:: SUPPLIED DATA ::
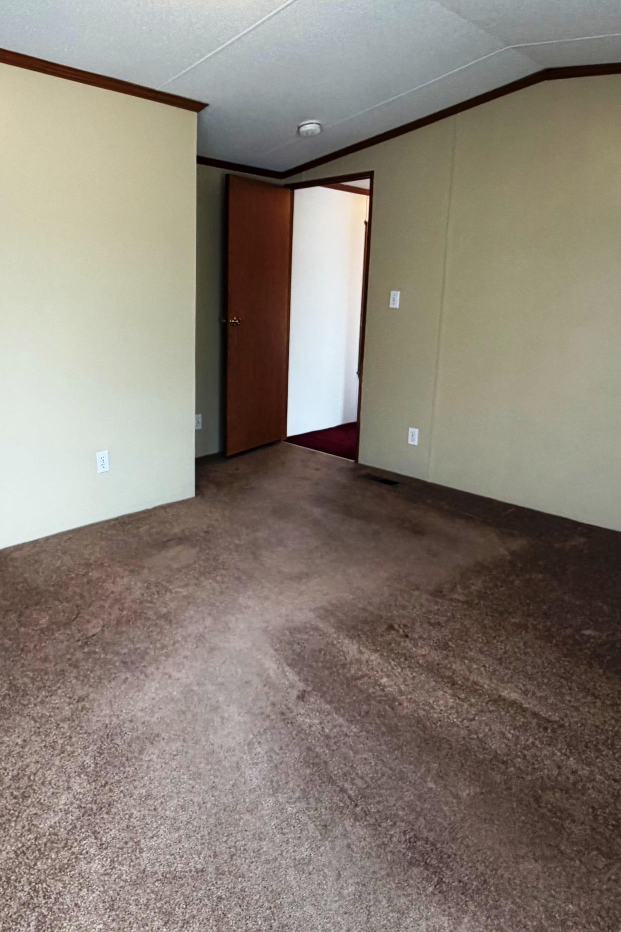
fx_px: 621
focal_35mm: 24
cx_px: 228
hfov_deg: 52.5
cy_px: 404
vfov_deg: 73.4
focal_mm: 2.22
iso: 250
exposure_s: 1/60
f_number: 2.2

:: YOUR TASK ::
Reproduce only the lines running from the one that contains "focal_35mm: 24" to the last line of the records.

:: EXERCISE ANSWER ::
focal_35mm: 24
cx_px: 228
hfov_deg: 52.5
cy_px: 404
vfov_deg: 73.4
focal_mm: 2.22
iso: 250
exposure_s: 1/60
f_number: 2.2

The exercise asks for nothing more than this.